— Exercise brief —
Copy out every line of the listing below without changing anything.

▬▬▬▬▬▬

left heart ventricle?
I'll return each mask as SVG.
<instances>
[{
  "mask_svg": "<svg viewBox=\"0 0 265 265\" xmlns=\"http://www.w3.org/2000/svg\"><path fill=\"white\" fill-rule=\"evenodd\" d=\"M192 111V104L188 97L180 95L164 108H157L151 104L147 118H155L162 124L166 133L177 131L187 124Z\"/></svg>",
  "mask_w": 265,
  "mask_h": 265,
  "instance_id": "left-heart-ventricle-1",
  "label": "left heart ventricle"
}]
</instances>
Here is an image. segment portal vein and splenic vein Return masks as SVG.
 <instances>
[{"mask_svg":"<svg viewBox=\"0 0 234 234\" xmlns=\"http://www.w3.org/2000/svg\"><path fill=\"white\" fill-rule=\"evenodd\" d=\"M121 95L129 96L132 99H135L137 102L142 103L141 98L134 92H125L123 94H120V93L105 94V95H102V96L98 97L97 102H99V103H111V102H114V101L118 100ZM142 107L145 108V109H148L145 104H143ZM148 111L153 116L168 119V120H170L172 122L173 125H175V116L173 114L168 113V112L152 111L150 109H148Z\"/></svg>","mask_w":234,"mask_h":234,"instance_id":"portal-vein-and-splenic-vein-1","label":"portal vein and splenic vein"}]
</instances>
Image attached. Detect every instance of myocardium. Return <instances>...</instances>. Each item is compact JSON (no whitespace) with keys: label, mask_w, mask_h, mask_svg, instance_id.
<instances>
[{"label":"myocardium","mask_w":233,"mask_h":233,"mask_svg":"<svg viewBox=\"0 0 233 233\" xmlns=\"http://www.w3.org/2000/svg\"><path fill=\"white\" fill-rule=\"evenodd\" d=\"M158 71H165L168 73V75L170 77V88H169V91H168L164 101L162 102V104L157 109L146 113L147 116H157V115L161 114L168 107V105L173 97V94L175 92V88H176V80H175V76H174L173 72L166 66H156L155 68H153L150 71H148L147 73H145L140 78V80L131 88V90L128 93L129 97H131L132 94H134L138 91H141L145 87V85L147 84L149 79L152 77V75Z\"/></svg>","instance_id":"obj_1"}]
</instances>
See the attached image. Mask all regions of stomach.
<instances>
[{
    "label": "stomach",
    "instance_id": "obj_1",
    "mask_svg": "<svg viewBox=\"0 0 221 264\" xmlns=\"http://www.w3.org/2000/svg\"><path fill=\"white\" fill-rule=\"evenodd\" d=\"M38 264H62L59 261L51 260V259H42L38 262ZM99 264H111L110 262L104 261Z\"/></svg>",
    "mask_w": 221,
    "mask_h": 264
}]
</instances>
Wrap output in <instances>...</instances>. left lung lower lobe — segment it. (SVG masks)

▬▬▬▬▬▬

— Written reply —
left heart ventricle?
I'll return each mask as SVG.
<instances>
[{
  "mask_svg": "<svg viewBox=\"0 0 265 265\" xmlns=\"http://www.w3.org/2000/svg\"><path fill=\"white\" fill-rule=\"evenodd\" d=\"M192 111V104L188 97L180 95L164 108H157L151 104L147 118H155L162 124L166 133L177 131L187 124Z\"/></svg>",
  "mask_w": 265,
  "mask_h": 265,
  "instance_id": "left-heart-ventricle-1",
  "label": "left heart ventricle"
}]
</instances>
Here is an image. segment portal vein and splenic vein Return masks as SVG.
 <instances>
[{"mask_svg":"<svg viewBox=\"0 0 234 234\" xmlns=\"http://www.w3.org/2000/svg\"><path fill=\"white\" fill-rule=\"evenodd\" d=\"M121 95L129 96L132 99H135L137 102L142 103L141 98L134 92H125L123 94H120V93L105 94V95H102V96L98 97L97 102H99V103H111V102H114V101L118 100ZM142 107L145 108V109H148L145 104H143ZM148 111L153 116L168 119V120H170L172 122L173 125H175V116L173 114L168 113V112L152 111L150 109H148Z\"/></svg>","mask_w":234,"mask_h":234,"instance_id":"portal-vein-and-splenic-vein-1","label":"portal vein and splenic vein"}]
</instances>
Image attached. Detect every instance of myocardium. Return <instances>...</instances>. Each item is compact JSON (no whitespace) with keys: label, mask_w, mask_h, mask_svg, instance_id.
<instances>
[{"label":"myocardium","mask_w":233,"mask_h":233,"mask_svg":"<svg viewBox=\"0 0 233 233\" xmlns=\"http://www.w3.org/2000/svg\"><path fill=\"white\" fill-rule=\"evenodd\" d=\"M158 71H165L168 73V75L170 77V88H169V91H168L164 101L162 102V104L157 109L146 113L147 116H157V115L161 114L168 107V105L173 97V94L175 92V88H176V80H175V76H174L173 72L166 66H156L155 68H153L150 71H148L147 73H145L140 78V80L131 88V90L128 93L129 97H131L132 94H134L138 91H141L145 87V85L147 84L149 79L152 77V75Z\"/></svg>","instance_id":"obj_1"}]
</instances>
See the attached image. Mask all regions of stomach.
<instances>
[{
    "label": "stomach",
    "instance_id": "obj_1",
    "mask_svg": "<svg viewBox=\"0 0 221 264\" xmlns=\"http://www.w3.org/2000/svg\"><path fill=\"white\" fill-rule=\"evenodd\" d=\"M38 264H62L59 261L51 260V259H42L38 262ZM99 264H111L110 262L104 261Z\"/></svg>",
    "mask_w": 221,
    "mask_h": 264
}]
</instances>
Wrap output in <instances>...</instances>. left lung lower lobe — segment it. (SVG masks)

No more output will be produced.